Antibody-drug conjugates consist of an antibody attached to a toxic chemotherapy by a special linker that keeps the chemotherapy inactive. In the case of DEDN6526A, the antibody recognizes the protein endothelin B receptor (ETBR) and the toxic chemotherapy is monomethyl auristatin E (MMAE). Infante explained that when administered to the patient, the antibody portion of DEDN6526A recognizes and attaches to ETBR, which is often present at elevated levels on the surface of tumor cells in patients with melanoma. The whole antibody-drug conjugate is then taken up by the cells and MMAE is released from the linker to become active, killing the melanoma cells.
“ETBR is expressed at elevated levels on about 50 percent of melanomas,” continued Infante. “We can’t be more precise about this just yet because we are still developing a good assay to measure ETBR levels.”
Infante and colleagues enrolled patients with metastatic or unresectable melanoma in the dose-escalation phase of the trial. Each patient was administered DEDN6526A intravenously, once every three weeks. The initial dose tested was 0.3 mg/kg; the maximum-tolerated dose was determined to be 2.4 mg/kg, and this dose is being tested in the expansion phase of the trial.
Clinical benefit was observed by the researchers for 12 of the 19 patients who were assigned 1.8 mg/kg of DEDN6526A or more.

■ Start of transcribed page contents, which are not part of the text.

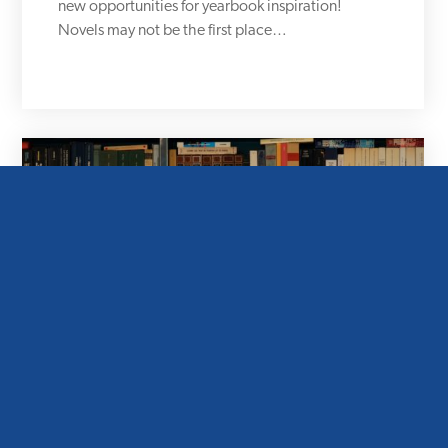
new opportunities for yearbook inspiration!
Novels may not be the first place…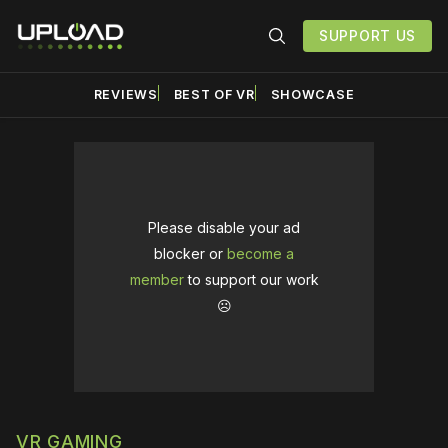
SUPPORT US
REVIEWS
BEST OF VR
SHOWCASE
Please disable your ad
blocker or
become a
member
to support our work
☹️
VR GAMING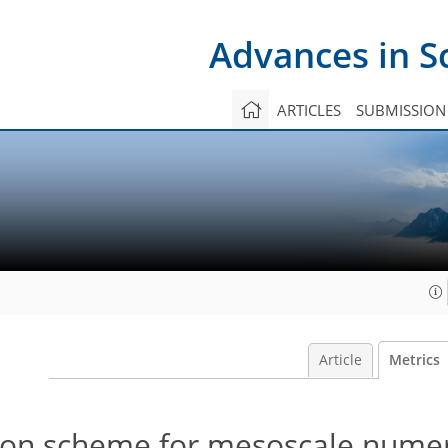
Advances in S
ARTICLES
SUBMISSION
Article
Metrics
ion scheme for mesoscale numer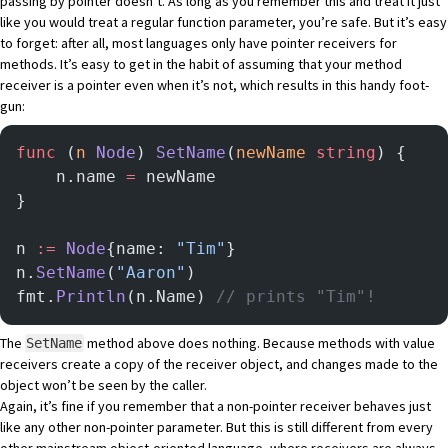
passing by pointer doesn’t. As long as you remember this and treat it just
like you would treat a regular function parameter, you’re safe. But it’s easy
to forget: after all, most languages only have pointer receivers for
methods. It’s easy to get in the habit of assuming that your method
receiver is a pointer even when it’s not, which results in this handy foot-
gun:
func
 (
n 
Node
) 
SetName
(
newName
 string
) {
    n.name 
=
 newName
}
n 
:=
 Node
{name: 
"Tim"
}
n.
SetName
(
"Aaron"
)
fmt.
Println
(n.Name) 
// prints "Tim"!
The
method above does nothing. Because methods with value
SetName
receivers create a copy of the receiver object, and changes made to the
object won’t be seen by the caller.
Again, it’s fine if you remember that a non-pointer receiver behaves just
like any other non-pointer parameter. But this is still different from every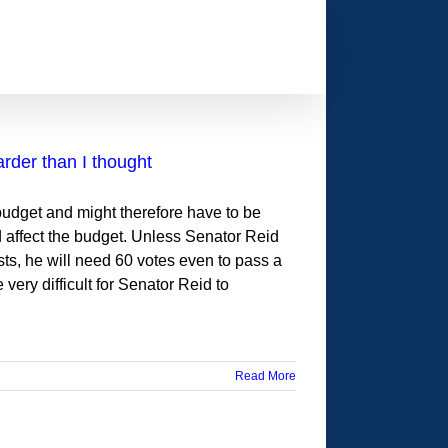
arder than I thought
 budget and might therefore have to be
ld affect the budget. Unless Senator Reid
sts, he will need 60 votes even to pass a
 very difficult for Senator Reid to
Read More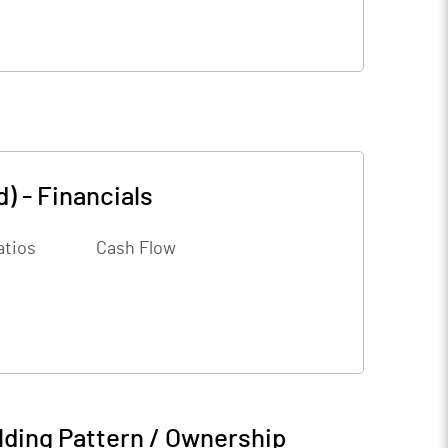
d)
-
Financials
atios
Cash Flow
ding Pattern / Ownership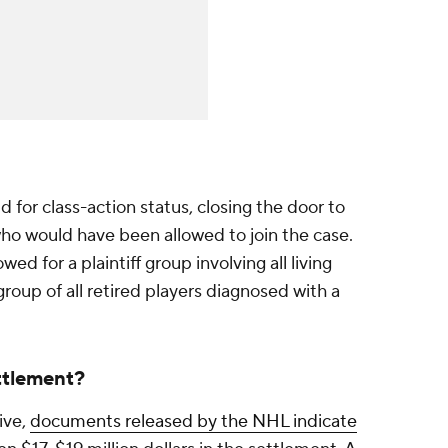
d for class-action status, closing the door to
o would have been allowed to join the case.
ed for a plaintiff group involving all living
roup of all retired players diagnosed with a
ttlement?
ive,
documents released by the NHL indicate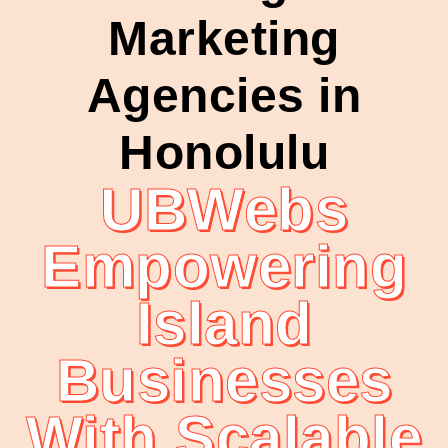
Marketing
Agencies in
Honolulu
UBWebs
Empowering
Island
Businesses
With Scalable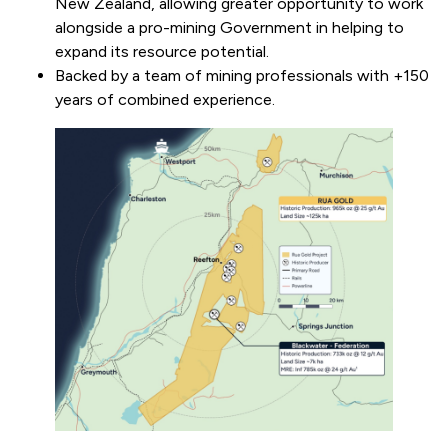
New Zealand, allowing greater opportunity to work
alongside a pro-mining Government in helping to
expand its resource potential.
Backed by a team of mining professionals with +150
years of combined experience.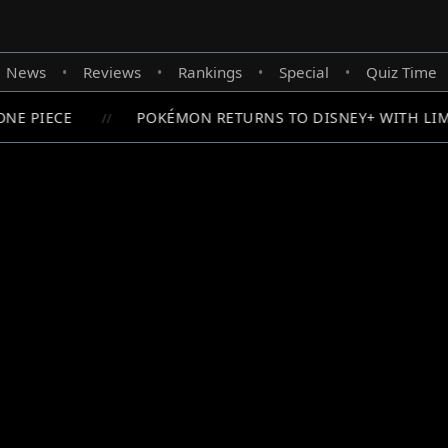
News
Reviews
Rankings
Special
Quiz Time
•
•
•
•
NE PIECE
POKÉMON RETURNS TO DISNEY+ WITH LIM
//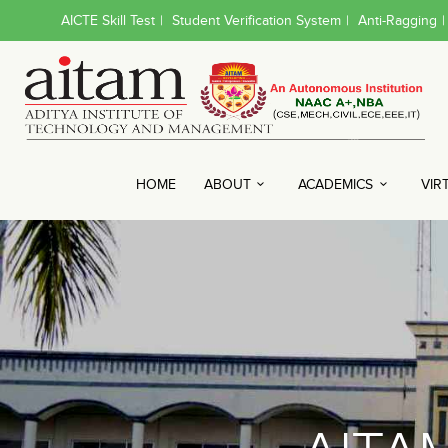
AICTE Skill Test
|
Student Verification System
|
Anti-Ragging
|
HOME
ABOUT
ACADEMICS
VIR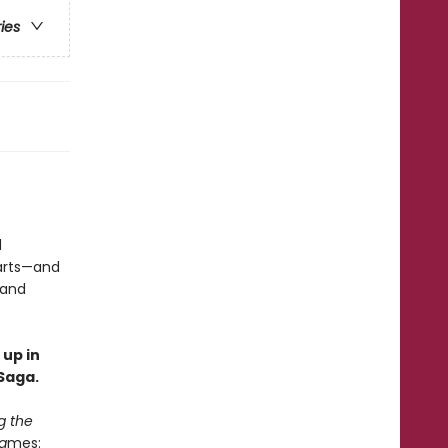
ries
d
earts—and
 and
 up in
Saga.
g the
a
mes: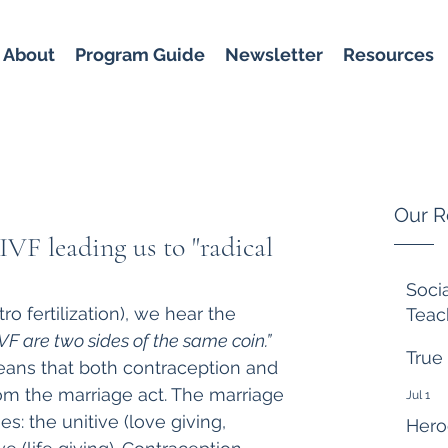
About
Program Guide
Newsletter
Resources
Our R
IVF leading us to "radical
Soci
tro fertilization), we hear the 
Teac
F are two sides of the same coin.”
6 days
True
ans that both contraception and 
om the marriage act. The marriage 
Jul 1
es: the unitive (love giving, 
Hero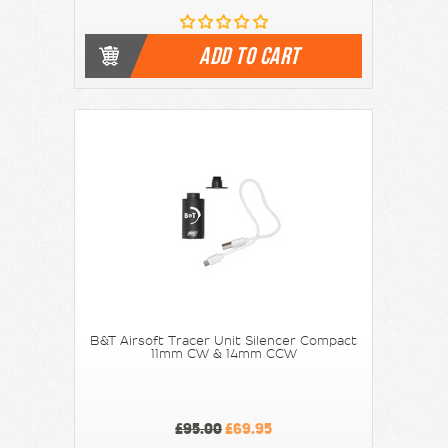
ADD TO CART
B&T Airsoft Tracer Unit Silencer Compact
11mm CW & 14mm CCW
£95.00
£69.95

Four of these patients, two with cutaneous melanoma and two with mucosal melanoma, had confirmed partial responses. The other eight patients, five with cutaneous melanoma, two with ocular melanoma, and one with mucosal melanoma, had stable disease for six or more months. In some cases, disease was stable for a prolonged period; for example, one patient is currently approaching two years on the study, according to Infante.
The researchers found that the most specific adverse event related to the study drug was infusion-related reaction, which was mitigated by amending the protocol to allow patients to receive steroids before their DEDN6526A infusion. Other adverse events reported were fatigue, anemia, reduced numbers of immune cells called neutrophils, and neuropathy. According to Infante, these are all side effects that would be expected in patients being treated with toxic chemotherapy.
“With the initial findings, we have begun to look at whether clinical activity correlates with ETBR levels on a patient’s tumor,” said Infante. “Patients with all forms of melanoma expressing high levels of ETBR seem more likely to benefit from treatment with DEDN6526A, and we hope that further investigation of this biomarker for response to DEDN6526A will inform future development of this melanoma treatment.”